Happy Easter Sunday!
This Holy Week, Ben and I have spent time discussing what kinds of parents we want to be and how the Gospel should direct our parenting. It’s funny (and often infuriating) to watch how quickly even the smallest children start to push and defy the limits. It’s not so funny how quickly we tend to respond to our children’s immature defiance with impatient frustration and anger.
Together we have started reading Triggers: Exchanging Parents’ Angry Reactions for Gentle Biblical Responses by Amber Lea and Wendy Speake. Man oh man- talk about a convicting book.
In these early years, we spend a lot of time training our children. Training them to sleep, to grow, to eat well, to listen, to wait, to share, and to obey. Much of my professional work is characterized by teaching families and children who often have negative behaviors that are major barriers to their fruitful engagement in life. From our education, Ben and I are firm believers in giving our children routines, structure, and clear expectations. I have lots of strategies and methods at my disposal.
With such a background, I know that I am tempted to relegate moral parenting to behavior management: positively reinforcing the good and swiftly (and too often impatiently and angrily) extinguishing the bad until I have molded my children into my own pleasing little creations who hopefully won’t embarrass me by throwing tantrums in public and who will grow into a successful adults who believe in Jesus.

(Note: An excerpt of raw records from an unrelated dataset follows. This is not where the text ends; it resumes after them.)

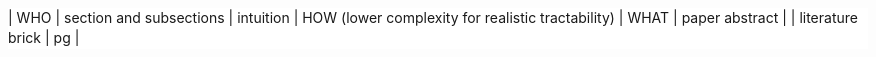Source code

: | WHO                     | section and subsections                                                                                                                                                                                                         | intuition                                                                                                                                                                                                                                                                                                                                                                                                                                                                                                                                                                                                                                                                                                                                                                                                                                            | HOW (lower complexity for realistic tractability)                                                                                                                | WHAT                                                                                                                                                                                                                                                                                                                                                                                                                                                                                                            | paper abstract                                                                                                                                                                                                                                                                                                                                                                                                                                                                                                                                                                                                                                                                                                                                                                                                                                                                                                                                                                                                                                                                                                                                                                                                                                                                                                                                                                                            |                                                                                                                                                                             | literature brick                                                                                                                                                                                                    | pg  |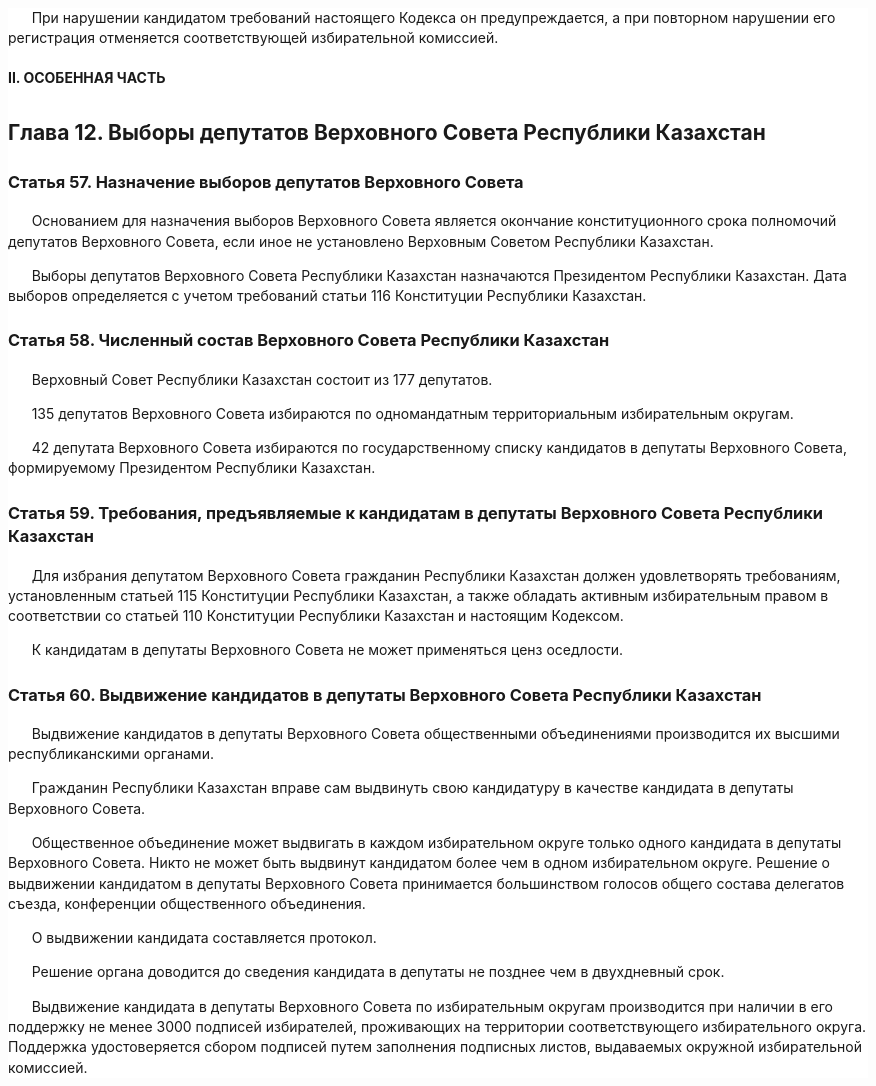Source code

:       При нарушении кандидатом требований настоящего Кодекса он предупреждается, а при повторном нарушении его регистрация отменяется соответствующей избирательной комиссией.

#### II. ОСОБЕННАЯ ЧАСТЬ

## Глава 12. Выборы депутатов Верховного Совета Республики Казахстан

### Статья 57. Назначение выборов депутатов Верховного Совета

      Основанием для назначения выборов Верховного Совета является окончание конституционного срока полномочий депутатов Верховного Совета, если иное не установлено Верховным Советом Республики Казахстан.

      Выборы депутатов Верховного Совета Республики Казахстан назначаются Президентом Республики Казахстан. Дата выборов определяется с учетом требований статьи 116 Конституции Республики Казахстан.

### Статья 58. Численный состав Верховного Совета Республики Казахстан

      Верховный Совет Республики Казахстан состоит из 177 депутатов.

      135 депутатов Верховного Совета избираются по одномандатным территориальным избирательным округам.

      42 депутата Верховного Совета избираются по государственному списку кандидатов в депутаты Верховного Совета, формируемому Президентом Республики Казахстан.

### Статья 59. Требования, предъявляемые к кандидатам в депутаты Верховного Совета Республики Казахстан

      Для избрания депутатом Верховного Совета гражданин Республики Казахстан должен удовлетворять требованиям, установленным статьей 115 Конституции Республики Казахстан, а также обладать активным избирательным правом в соответствии со статьей 110 Конституции Республики Казахстан и настоящим Кодексом.

      К кандидатам в депутаты Верховного Совета не может применяться ценз оседлости.

### Статья 60. Выдвижение кандидатов в депутаты Верховного Совета Республики Казахстан

      Выдвижение кандидатов в депутаты Верховного Совета общественными объединениями производится их высшими республиканскими органами.

      Гражданин Республики Казахстан вправе сам выдвинуть свою кандидатуру в качестве кандидата в депутаты Верховного Совета.

      Общественное объединение может выдвигать в каждом избирательном округе только одного кандидата в депутаты Верховного Совета. Никто не может быть выдвинут кандидатом более чем в одном избирательном округе. Решение о выдвижении кандидатом в депутаты Верховного Совета принимается большинством голосов общего состава делегатов съезда, конференции общественного объединения.

      О выдвижении кандидата составляется протокол.

      Решение органа доводится до сведения кандидата в депутаты не позднее чем в двухдневный срок.

      Выдвижение кандидата в депутаты Верховного Совета по избирательным округам производится при наличии в его поддержку не менее 3000 подписей избирателей, проживающих на территории соответствующего избирательного округа. Поддержка удостоверяется сбором подписей путем заполнения подписных листов, выдаваемых окружной избирательной комиссией.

But when I stop and ponder my goals as a parent, I want something much deeper for my children than compliance and good behavior that has a Christian label. I want them to know the joy of Easter Sunday! I don’t just want well behaved children. I want them to know, love and follow their ascended Savior! In Give Them Grace, Elyse Fitzpatrick and Jessica Thompson write, “Christians know that the gospel is the message unbelievers need to hear. We tell them that they can’t earn their way into heaven and that they have to trust in Jesus alone for their goodness. But then something odd happens when we start training the miniature unbelievers in our home. We forget everything we know about the deadliness of relying on our own goodness and we teach them that Christianity is all about their behavior and whether, on any given day, God is pleased or displeased with them.”
Likewise they write, “Every way we try to make our kids good that isn’t rooted in the good news of the life, death, resurrection, and ascension of Jesus Christ is damnable, crushing, despair-breeding, Pharisee-producing law.”
I know that I can’t shoulder the burden of perfect obedience to the Law myself. I certainly don’t want that burden for my own children! I want my kids to love the God who knew we could never be good enough to satisfy the Law, who instead of pouring out His wrath on us (which was His right), entered into our broken world, sought us out, and rescued us through His own death and resurrection. Therefore, we don’t want to be parents who exact impatient and angry justice in the face of our children’s immature missteps. We want to respond as we want others, and ultimately the Lord, to respond to us: with discipline fueled by long suffering patience, love and grace.
Ultimately I know my children belong to the Lord. It is His role to soften their hearts and call them. It is their choice to respond. But hopefully, by the grace of God, we will guide them in that direction by modeling His “Never Stopping, Never Giving Up, Unbreaking, Always and Forever Love”, even in the face of their disobedience.